[Spécial Francfort] L'industrie automobile allemande bascule dans l'électrique

Christophe CARIGNANO
[Spécial Francfort] L'industrie automobile allemande bascule dans l'électrique

[Spécial Francfort] L'industrie automobile allemande bascule dans l'électrique

Poussés par des législations de plus en plus contraignantes, les constructeurs se lancent dans une stratégie électrique tous azimuts. Cette nouvelle édition du salon de Francfort est plus que jamais placée sous le signe de la propulsion électrique.

La 68e édition du salon IAA de Francfort, qui accueillera le grand public à partir du 12 septembre jusqu’au 22 septembre prochain, a ouvert ses portes à la presse ce mardi 10 septembre. Organisé tous les deux ans, en alternance avec le Mondial de Paris, l’évènement a lieu dans un contexte « révolutionnaire » pour l’automobile à plus d’un titre.
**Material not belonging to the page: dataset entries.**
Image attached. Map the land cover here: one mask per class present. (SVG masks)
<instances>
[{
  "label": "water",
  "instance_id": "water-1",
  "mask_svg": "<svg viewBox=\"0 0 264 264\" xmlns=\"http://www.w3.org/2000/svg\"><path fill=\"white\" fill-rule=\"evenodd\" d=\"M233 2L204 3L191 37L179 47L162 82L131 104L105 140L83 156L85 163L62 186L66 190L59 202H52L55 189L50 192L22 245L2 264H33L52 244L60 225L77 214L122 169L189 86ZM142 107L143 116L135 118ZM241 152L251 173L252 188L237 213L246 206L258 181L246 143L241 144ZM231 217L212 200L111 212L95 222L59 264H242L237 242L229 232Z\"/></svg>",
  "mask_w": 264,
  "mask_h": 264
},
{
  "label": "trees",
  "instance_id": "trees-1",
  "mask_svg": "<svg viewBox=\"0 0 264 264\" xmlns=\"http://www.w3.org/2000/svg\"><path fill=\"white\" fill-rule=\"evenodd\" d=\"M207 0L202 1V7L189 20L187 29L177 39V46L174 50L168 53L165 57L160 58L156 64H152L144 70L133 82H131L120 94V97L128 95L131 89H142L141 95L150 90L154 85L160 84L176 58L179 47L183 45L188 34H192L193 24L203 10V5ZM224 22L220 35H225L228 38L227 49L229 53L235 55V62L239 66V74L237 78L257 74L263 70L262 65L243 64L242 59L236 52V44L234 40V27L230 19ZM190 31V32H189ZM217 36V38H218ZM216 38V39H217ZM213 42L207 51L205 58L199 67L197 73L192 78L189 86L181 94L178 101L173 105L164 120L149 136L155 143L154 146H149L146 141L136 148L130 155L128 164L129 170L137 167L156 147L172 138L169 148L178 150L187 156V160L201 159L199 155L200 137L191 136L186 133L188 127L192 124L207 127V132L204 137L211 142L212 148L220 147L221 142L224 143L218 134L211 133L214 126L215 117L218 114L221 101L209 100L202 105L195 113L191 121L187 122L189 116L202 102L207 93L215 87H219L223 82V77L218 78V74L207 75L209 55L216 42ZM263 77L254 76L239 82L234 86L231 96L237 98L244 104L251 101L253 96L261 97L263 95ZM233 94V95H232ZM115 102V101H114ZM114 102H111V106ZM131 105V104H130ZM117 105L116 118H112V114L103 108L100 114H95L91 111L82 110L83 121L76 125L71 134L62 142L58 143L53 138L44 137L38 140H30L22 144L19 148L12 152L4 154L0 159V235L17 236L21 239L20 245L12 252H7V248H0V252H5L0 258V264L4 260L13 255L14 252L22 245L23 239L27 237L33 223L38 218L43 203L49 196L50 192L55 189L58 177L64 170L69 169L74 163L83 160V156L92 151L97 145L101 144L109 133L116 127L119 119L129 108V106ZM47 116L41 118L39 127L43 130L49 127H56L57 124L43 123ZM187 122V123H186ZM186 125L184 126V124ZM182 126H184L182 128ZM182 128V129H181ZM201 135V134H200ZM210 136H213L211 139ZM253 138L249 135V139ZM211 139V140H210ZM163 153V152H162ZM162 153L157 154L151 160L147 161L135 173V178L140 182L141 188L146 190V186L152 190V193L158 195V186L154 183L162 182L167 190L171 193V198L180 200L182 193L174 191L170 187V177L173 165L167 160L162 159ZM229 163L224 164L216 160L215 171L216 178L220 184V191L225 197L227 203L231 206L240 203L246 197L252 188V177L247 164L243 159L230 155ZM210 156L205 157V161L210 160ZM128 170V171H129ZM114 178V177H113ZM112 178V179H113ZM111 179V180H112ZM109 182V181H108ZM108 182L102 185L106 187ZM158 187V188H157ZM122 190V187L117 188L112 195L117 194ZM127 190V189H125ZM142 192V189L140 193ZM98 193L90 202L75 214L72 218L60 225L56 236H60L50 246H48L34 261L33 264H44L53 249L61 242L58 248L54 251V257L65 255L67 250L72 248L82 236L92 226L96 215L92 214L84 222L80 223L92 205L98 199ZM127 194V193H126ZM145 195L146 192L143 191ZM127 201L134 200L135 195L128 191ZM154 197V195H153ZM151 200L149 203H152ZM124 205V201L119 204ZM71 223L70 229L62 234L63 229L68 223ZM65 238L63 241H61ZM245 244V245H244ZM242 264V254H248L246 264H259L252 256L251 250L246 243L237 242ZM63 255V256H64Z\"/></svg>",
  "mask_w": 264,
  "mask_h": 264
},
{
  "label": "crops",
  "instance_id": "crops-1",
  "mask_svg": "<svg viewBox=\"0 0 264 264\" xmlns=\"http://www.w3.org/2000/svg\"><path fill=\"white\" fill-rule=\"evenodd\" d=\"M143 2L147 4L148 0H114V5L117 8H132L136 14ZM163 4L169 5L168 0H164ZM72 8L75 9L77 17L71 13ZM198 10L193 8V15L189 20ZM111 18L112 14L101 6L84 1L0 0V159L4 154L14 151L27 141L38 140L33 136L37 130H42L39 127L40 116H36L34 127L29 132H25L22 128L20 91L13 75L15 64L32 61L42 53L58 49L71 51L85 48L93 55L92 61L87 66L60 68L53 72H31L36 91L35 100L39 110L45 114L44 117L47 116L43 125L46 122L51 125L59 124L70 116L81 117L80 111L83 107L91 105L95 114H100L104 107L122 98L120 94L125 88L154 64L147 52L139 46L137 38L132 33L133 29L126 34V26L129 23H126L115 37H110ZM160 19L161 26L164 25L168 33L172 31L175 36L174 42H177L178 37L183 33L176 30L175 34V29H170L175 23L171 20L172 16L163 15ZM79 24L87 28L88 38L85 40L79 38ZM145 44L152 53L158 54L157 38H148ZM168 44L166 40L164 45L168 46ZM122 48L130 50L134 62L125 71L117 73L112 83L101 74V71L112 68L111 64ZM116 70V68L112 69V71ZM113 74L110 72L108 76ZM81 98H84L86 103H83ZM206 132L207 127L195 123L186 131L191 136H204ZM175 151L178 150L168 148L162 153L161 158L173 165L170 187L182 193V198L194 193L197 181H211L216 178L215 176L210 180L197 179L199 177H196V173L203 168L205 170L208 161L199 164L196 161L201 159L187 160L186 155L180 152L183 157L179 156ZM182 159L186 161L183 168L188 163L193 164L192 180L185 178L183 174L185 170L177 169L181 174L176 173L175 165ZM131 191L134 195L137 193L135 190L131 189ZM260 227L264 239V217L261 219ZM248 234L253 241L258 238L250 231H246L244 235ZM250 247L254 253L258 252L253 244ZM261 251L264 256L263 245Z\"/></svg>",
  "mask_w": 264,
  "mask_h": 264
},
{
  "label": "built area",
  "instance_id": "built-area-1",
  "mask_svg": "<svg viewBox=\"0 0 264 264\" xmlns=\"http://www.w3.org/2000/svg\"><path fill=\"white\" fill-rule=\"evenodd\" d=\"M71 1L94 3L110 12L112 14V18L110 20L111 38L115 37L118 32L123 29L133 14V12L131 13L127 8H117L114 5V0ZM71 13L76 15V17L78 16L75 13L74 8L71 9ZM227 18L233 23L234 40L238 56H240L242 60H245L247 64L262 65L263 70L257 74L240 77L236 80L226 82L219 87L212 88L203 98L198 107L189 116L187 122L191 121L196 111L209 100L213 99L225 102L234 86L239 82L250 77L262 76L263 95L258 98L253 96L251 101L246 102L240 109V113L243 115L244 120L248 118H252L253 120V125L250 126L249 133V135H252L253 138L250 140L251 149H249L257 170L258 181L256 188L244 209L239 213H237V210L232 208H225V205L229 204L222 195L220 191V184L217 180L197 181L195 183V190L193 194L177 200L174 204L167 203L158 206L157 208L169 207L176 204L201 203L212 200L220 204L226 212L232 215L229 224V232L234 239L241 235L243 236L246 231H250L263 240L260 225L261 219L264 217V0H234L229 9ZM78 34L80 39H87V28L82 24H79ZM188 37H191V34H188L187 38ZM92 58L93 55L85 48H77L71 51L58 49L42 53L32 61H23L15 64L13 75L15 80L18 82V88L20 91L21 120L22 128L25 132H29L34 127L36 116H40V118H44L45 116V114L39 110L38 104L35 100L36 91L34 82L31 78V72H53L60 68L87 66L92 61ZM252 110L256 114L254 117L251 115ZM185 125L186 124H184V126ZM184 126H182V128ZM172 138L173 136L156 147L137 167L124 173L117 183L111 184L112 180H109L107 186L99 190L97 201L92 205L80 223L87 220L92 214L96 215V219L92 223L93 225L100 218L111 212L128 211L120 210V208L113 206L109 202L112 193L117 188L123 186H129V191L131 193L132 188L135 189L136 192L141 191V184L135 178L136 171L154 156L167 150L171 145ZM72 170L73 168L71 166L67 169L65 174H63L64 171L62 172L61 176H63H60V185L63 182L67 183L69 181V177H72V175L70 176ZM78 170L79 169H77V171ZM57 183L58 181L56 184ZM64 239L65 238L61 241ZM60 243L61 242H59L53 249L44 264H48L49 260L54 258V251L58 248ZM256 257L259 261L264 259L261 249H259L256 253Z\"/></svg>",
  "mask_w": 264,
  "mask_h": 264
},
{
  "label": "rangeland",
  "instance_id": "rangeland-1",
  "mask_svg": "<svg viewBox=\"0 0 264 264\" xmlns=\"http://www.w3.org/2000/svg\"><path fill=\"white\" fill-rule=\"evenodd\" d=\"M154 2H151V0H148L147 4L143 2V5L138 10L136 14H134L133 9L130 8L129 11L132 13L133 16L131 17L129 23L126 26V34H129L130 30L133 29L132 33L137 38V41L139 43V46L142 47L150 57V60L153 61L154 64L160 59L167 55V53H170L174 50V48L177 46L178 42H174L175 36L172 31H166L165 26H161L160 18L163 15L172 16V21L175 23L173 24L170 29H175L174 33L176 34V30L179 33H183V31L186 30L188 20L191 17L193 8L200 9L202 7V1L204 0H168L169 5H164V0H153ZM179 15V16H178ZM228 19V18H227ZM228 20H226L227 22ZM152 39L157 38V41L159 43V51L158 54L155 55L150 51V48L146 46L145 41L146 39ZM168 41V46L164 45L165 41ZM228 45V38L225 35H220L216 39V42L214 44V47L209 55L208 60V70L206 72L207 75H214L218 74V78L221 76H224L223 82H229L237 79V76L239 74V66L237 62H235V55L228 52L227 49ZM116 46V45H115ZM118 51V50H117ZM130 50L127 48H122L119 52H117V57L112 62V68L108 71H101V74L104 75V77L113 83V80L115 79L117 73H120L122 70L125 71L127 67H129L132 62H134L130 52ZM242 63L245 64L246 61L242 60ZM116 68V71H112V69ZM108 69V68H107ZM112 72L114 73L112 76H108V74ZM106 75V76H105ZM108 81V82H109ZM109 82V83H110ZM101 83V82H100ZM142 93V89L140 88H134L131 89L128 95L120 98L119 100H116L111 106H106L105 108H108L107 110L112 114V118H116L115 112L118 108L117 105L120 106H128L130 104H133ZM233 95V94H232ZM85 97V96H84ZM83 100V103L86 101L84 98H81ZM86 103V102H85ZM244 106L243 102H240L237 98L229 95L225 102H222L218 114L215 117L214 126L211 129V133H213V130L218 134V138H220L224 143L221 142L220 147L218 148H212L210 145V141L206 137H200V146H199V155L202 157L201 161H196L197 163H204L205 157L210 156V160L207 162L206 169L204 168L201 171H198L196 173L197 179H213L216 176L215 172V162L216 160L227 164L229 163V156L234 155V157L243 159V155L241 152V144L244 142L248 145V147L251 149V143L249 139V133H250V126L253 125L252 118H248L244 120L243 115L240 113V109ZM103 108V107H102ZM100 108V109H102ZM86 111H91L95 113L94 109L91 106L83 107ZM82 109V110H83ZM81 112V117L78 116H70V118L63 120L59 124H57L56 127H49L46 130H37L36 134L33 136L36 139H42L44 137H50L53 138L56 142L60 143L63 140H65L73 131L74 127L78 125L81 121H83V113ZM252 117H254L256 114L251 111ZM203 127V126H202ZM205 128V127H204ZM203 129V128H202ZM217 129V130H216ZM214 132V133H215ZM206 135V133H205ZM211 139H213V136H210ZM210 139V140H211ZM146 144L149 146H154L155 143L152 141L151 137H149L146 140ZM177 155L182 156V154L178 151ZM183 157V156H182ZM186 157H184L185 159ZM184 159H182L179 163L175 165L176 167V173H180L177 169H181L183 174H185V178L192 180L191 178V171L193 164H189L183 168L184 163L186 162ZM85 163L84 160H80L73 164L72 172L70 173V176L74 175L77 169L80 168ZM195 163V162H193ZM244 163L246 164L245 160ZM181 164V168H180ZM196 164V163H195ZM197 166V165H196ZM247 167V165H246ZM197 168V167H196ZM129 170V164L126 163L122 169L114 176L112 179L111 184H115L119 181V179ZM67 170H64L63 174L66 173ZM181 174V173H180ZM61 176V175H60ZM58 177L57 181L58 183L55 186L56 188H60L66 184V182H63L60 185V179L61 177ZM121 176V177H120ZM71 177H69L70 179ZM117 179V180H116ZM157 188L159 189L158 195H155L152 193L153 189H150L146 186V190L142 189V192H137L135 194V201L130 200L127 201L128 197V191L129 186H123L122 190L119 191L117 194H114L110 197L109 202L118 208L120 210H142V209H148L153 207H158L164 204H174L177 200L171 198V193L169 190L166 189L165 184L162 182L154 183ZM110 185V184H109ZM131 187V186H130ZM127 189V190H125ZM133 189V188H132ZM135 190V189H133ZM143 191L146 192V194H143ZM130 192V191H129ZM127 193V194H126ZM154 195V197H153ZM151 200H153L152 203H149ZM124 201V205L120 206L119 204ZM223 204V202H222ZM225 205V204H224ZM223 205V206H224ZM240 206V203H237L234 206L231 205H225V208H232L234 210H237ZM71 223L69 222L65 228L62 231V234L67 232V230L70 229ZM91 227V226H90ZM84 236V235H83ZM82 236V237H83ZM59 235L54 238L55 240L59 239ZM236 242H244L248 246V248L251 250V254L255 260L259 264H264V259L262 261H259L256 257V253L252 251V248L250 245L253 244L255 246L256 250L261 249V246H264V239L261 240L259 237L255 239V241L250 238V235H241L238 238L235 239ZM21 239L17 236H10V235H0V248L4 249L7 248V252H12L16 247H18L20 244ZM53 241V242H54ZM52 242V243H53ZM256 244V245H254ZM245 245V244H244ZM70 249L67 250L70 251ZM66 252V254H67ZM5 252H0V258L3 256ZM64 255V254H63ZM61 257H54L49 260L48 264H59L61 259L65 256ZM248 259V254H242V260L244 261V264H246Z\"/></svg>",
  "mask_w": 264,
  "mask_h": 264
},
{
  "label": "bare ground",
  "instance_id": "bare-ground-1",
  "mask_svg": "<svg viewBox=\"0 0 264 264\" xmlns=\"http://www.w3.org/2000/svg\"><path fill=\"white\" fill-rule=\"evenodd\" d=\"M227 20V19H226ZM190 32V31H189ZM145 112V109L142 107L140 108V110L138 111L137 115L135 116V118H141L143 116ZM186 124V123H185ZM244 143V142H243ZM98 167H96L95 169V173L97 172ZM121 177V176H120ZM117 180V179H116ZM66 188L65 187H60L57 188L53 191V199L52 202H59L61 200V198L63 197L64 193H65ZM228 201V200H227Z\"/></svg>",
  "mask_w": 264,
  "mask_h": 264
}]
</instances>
Côté exposants, tout d’abord, le nombre de constructeurs absents est plus important que ceux qui ont fait le déplacement. À ce titre, Francfort subit de plein fouet, à l’instar des autres salons automobiles grand public, la même désaffection que ses homologues en Europe et aux États-Unis. Seule la Chine fait encore exception. De nombreuses marques manquent à l’appel de ce rendez-vous international : Abarh, Alfa Romeo, Alpine, Aston Martin, Bentley, Bugatti, Cadillac, Citroën, Dacia DS, Ferrari, Fiat, Infiniti, Jeep, Kia, Lada, Lexus, Lotus, Maserati, Mazda, Mitsubishi, Nissan, Peugeot, Renault, Rolls-Royce, Subaru, Suzuki, Tesla, Toyota, Volvo. À quelques exceptions près, les constructeurs qui ont fait le déplacement cette année sont en majorité les groupes allemands : Audi, BMW, Cupra, Ford, Honda, Hyundai, Jaguar, Land Rover, Mercedes, Mini, Opel, Porsche, Seat, Skoda, Smart, Volkswagen.

La rupture entre le thermique et l’électrique

Même relégué au rang de grand salon national, l’IAA de Francfort n’en est pas pour autant dénué d’intérêt, tant il marque désormais une rupture entre le monde d’avant avec ses moteurs thermiques et l’électrique, dont plus personne ne doute qu’il représente l’avenir sur lequel l’industrie automobile doit désormais tout rebâtir.

À ce titre, l’enjeu pour l’industrie allemande est presque vital. Cette nouvelle vitrine technologique de la voiture électrique conditionne l’avenir de tous les constructeurs, dont les investissements se chiffrent à plusieurs dizaines de milliards d’euros.

Outre cette révolution technologique vers le zéro émission, les firmes automobiles doivent faire face à un ralentissement des ventes d’automobiles au niveau mondial. Il y a un peu plus d’un an, la Chine, premier marché mondial, avait donné le ton de cette contraction du marché automobile. Les marchés européens et américains sont désormais touchés par ce ralentissement que l’on estime à - 5 % en volume pour un total d’au moins 2,4 millions de véhicules en moins. À cela s’ajoute, au niveau européen, l’entrée en vigueur de la réglementation CAFE, qui imposera dès l’année 2020 des rejets moyens de 95 g de CO2/km sous peine de lourdes amendes pour tout dépassement. Une réglementation qui se renforcera d’année en année, obligeant les constructeurs à commercialiser de plus en plus de véhicules électriques et hybrides pour respecter ces nouvelles normes.